Homme fort de la qualification pour la demie au Stadium, Thomas se doit donc d'enchaîner au tour suivant, trois semaines plus tard. Face à lui, l'attaque montpelliéraine est prête à dégainer. Porté par une défense imperméable depuis deux rencontres pleines, le Pitchoun ne s'illustre véritablement qu'au retour des vestiaires, sur une frappe du latéral héraultais : "C'était important pour ma confiance, pour celle de mes partenaires aussi. Jusqu'ici, j'avais des relances à réaliser au pied, et des interventions dans les airs. Mais ce premier arrêt a lancé mon match."

La suite appartient désormais à la légende du Stadium. Une séance de tirs au but au cours de laquelle il interviendra à deux reprises, et passera proche d'un arrêt supplémentaire sur le deuxième tir. "Bien sûr que tout est travaillé. Les penalties, c'est une guerre de confiance entre le tireur et le gardien. Le cérémonial avant la frappe est très important. Pendant longtemps, je n'arrivais pas à sortir d'arrêts dans cet exercice. J'en suis à trois en deux matchs..."

Une réussite félicitée aussi par son coach Jean-Christophe Debu : "On ne peut être qu'heureux pour lui, parce qu'il a pris la succession de Jean-Jacques alors que ce n'était pas simple. Malgré tout, il avait et on avait confiance en lui. Thomas est un bon gardien, intègre, qui ne triche jamais. Le voir réussir, c'est sa récompense".
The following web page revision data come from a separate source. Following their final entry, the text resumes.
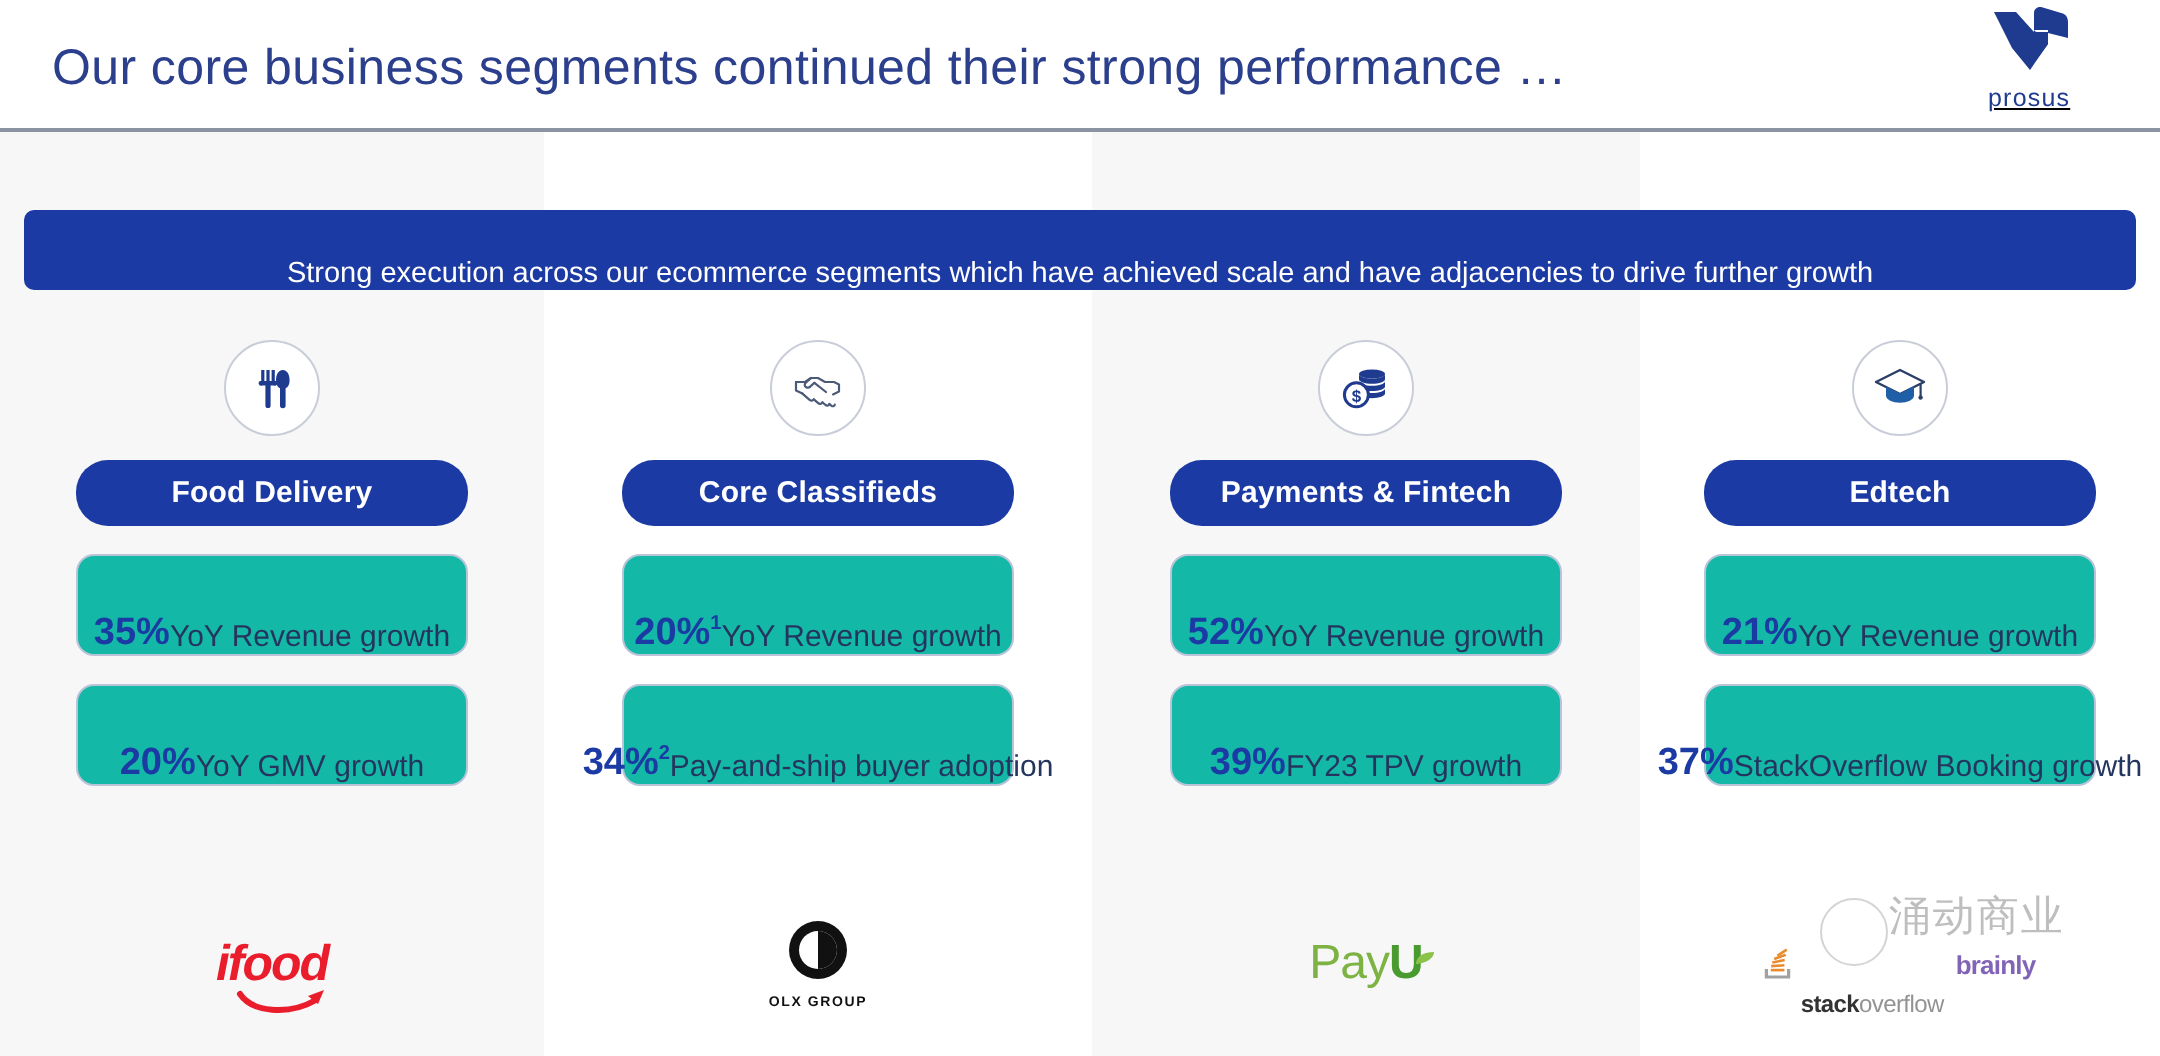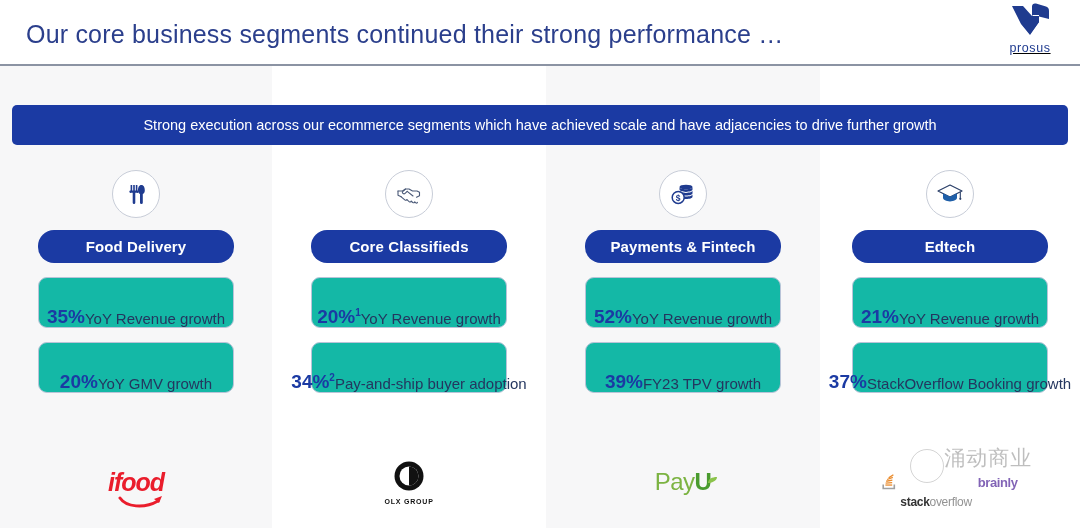--- a/index.html
+++ b/index.html
@@ -52,41 +52,41 @@
   .header-rule {
     position: absolute;
     left: 0; bottom: 0;
     width: 1080px; height: 2px;
     background: #8b93a3;
   }
   .brand {
     position: absolute;
     right: 14px; top: 2px;
     width: 72px;
-    text-align: center;
+    text-align: left;
     text-decoration: underline;
   }
   .brand-mark { display: block; margin: 0 auto; }
   .brand-word {
     display: block;
     margin-top: 1px;
     font-size: 12.5px;
     color: #1f3b8f;
     letter-spacing: .6px;
   }
 
   
   .banner {
     position: absolute;
     left: 12px; top: 105px;
     width: 1056px; height: 40px;
     background: #1b3aa3;
     border-radius: 5px;
     display: flex;
-    align-items: center;
+    align-items: flex-end;
     justify-content: center;
     z-index: 4;
   }
   .banner-text {
     color: #ffffff;
     font-size: 14.5px;
     white-space: nowrap;
   }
Dans un poste aussi concurrentiel que celui de gardien, Thomas n'en oublie pas pour autant son partenaire : "J'avais aussi une responsabilité vis à vis de Jean-Jacques, qui avait fait le travail en début de parcours. Je devais poursuivre la bonne série des gardiens du TFC !". Un an plus tôt, Thomas avait été l'un des artisans principaux de la superbe saison des U17 d'Anthony Bancarel, avant de voir Jorys Mohimont lui être préféré pour le quart (Lyon 0-5) et la demie (Troyes 4-1). Pour la finale face à Rennes, il retrouvait les cages, mais devait se contenter du titre de vice-champion. 

 

La tête sur les épaules

"Thomas, dans la tête, c'est quelque chose, il faut aussi s'en rendre compte. Il est acteur de son projet depuis son arrivée à onze ans, autant sportivement que scolairement. Il sait jusqu'où il veut aller. Il a obtenu son baccalauréat (mention) avec un an d'avance." Un parcours sans-faute donc, présenté par Damien Hervé, auquel il convient également d'ajouter un premier semestre en École de Commerce totalement validé, malgré une lente rééducation aux côtés du très chambreur Paul-Alexandre Cachart. "Quand tu te blesses gravement, et que tu te passes ta rééducation avec "P-A", je peux te garantir que tu n'as qu'une seule envie, c'est jouer et quitter les soins ! (rires)"

Pour réussir, sur les terrains et en dehors, le garçon met donc toutes les chances de son côté, avec souvent un planning XXL. Un sérieux et une assurance visibles au quotidien, à l'image de la bienveillance qu'il témoigne envers l'ensemble des salariés du Toulouse Football Club. En 2001, année de naissance du Pitchoun, Enzo Enzo remportait la chanson de l'année pour son titre "Juste quelqu'un de bien". Le hasard fait parfois bien les choses.